THE INPUT START
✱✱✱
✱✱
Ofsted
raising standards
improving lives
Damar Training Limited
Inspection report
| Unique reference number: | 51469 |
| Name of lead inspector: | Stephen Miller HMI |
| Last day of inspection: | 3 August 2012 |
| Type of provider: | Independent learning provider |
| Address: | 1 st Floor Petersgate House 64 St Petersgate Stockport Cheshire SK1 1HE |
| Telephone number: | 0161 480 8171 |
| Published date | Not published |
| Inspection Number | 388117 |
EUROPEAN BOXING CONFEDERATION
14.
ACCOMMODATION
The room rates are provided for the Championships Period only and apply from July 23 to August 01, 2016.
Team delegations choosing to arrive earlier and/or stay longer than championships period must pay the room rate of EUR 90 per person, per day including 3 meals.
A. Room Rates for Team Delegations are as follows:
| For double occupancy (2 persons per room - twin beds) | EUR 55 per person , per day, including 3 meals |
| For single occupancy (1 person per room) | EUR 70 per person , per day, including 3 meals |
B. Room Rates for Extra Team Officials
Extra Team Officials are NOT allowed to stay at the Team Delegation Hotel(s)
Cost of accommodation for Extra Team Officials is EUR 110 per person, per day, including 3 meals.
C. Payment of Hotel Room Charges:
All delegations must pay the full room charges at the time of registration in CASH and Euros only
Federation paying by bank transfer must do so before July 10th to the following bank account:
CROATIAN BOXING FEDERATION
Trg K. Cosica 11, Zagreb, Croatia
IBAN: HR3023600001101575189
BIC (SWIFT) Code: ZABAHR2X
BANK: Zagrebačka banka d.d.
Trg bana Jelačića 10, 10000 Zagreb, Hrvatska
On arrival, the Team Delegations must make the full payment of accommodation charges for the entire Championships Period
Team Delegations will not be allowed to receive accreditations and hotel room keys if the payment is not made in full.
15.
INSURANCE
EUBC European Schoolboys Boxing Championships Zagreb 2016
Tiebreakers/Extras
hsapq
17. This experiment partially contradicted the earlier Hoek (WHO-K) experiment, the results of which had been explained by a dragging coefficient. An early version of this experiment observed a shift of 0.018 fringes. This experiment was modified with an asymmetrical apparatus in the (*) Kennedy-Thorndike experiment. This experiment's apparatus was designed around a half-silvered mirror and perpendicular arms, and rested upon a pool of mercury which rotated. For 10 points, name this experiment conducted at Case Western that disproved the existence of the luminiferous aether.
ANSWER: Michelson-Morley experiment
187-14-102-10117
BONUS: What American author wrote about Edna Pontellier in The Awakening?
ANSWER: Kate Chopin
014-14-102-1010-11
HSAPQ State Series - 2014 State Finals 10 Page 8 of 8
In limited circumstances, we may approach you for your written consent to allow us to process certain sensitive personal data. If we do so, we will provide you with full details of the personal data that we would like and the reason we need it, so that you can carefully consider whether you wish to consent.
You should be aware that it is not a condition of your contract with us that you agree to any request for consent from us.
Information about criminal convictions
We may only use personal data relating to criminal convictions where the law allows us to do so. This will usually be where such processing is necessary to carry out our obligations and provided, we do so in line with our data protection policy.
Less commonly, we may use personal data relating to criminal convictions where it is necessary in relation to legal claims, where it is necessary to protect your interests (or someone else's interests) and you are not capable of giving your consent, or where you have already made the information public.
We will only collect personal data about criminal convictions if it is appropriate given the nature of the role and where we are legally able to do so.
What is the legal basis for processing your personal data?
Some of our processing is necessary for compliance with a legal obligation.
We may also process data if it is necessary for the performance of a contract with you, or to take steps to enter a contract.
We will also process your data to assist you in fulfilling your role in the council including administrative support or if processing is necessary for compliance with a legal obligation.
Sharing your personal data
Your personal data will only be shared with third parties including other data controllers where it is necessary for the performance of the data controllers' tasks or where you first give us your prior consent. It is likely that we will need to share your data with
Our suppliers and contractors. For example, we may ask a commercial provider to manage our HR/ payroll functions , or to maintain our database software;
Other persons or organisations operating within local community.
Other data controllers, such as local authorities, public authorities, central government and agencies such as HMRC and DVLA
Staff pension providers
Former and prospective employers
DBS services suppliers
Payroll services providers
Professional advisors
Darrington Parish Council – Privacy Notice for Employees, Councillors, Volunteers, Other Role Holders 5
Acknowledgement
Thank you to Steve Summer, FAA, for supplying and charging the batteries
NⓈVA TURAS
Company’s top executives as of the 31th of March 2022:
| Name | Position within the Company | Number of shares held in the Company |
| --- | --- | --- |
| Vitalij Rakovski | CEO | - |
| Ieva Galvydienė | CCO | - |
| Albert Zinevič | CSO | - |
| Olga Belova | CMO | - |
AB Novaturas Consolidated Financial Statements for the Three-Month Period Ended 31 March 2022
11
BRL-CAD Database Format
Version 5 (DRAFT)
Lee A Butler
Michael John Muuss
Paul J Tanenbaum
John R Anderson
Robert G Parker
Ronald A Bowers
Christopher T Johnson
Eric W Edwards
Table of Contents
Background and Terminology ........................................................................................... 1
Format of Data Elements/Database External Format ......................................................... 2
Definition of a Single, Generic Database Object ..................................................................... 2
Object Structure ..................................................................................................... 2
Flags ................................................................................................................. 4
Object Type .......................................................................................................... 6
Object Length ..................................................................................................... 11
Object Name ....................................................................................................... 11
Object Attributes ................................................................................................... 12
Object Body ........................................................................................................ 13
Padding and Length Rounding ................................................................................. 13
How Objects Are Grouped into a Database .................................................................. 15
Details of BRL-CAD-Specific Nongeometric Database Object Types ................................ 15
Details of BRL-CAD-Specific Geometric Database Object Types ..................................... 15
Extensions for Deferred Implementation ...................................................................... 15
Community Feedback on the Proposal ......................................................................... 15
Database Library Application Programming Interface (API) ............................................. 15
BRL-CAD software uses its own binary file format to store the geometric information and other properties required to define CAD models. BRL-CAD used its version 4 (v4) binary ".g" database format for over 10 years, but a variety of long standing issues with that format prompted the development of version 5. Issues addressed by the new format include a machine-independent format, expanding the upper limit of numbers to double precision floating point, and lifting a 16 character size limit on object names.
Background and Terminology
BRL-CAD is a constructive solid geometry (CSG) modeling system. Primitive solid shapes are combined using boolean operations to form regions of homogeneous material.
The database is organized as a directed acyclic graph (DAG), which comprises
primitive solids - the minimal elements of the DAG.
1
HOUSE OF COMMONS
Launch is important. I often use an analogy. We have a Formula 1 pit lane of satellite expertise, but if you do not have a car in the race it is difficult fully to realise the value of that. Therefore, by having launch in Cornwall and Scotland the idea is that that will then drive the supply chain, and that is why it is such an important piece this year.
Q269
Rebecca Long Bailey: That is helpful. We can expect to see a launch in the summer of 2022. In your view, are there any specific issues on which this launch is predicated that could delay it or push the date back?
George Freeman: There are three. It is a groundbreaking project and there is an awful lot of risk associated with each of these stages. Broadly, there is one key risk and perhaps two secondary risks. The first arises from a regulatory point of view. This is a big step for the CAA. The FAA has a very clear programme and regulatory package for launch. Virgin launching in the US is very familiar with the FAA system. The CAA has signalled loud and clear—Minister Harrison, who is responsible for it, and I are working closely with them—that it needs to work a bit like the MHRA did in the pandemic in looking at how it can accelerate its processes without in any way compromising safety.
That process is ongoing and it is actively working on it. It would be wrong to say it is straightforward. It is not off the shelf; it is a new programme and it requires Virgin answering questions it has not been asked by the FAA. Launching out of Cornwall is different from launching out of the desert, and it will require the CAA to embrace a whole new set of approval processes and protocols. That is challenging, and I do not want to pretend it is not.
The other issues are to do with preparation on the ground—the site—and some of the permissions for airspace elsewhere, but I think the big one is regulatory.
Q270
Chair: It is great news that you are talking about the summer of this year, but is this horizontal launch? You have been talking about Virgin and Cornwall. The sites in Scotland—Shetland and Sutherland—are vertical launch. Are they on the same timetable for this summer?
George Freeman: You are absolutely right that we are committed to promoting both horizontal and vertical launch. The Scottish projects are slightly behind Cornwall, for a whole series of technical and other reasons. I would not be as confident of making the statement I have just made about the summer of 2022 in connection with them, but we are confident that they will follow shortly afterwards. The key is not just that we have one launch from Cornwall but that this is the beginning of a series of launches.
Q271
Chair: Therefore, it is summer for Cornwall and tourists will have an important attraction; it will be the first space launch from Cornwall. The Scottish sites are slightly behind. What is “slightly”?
THE INPUT END
(AIM OF THE TASK) Reproduce word for word only the first line of the listing above and each line after it through the line with "The room rates".

(RESPONSE BOX)
✱✱✱
✱✱
Ofsted
raising standards
improving lives
Damar Training Limited
Inspection report
| Unique reference number: | 51469 |
| Name of lead inspector: | Stephen Miller HMI |
| Last day of inspection: | 3 August 2012 |
| Type of provider: | Independent learning provider |
| Address: | 1 st Floor Petersgate House 64 St Petersgate Stockport Cheshire SK1 1HE |
| Telephone number: | 0161 480 8171 |
| Published date | Not published |
| Inspection Number | 388117 |
EUROPEAN BOXING CONFEDERATION
14.
ACCOMMODATION
The room rates are provided for the Championships Period only and apply from July 23 to August 01, 2016.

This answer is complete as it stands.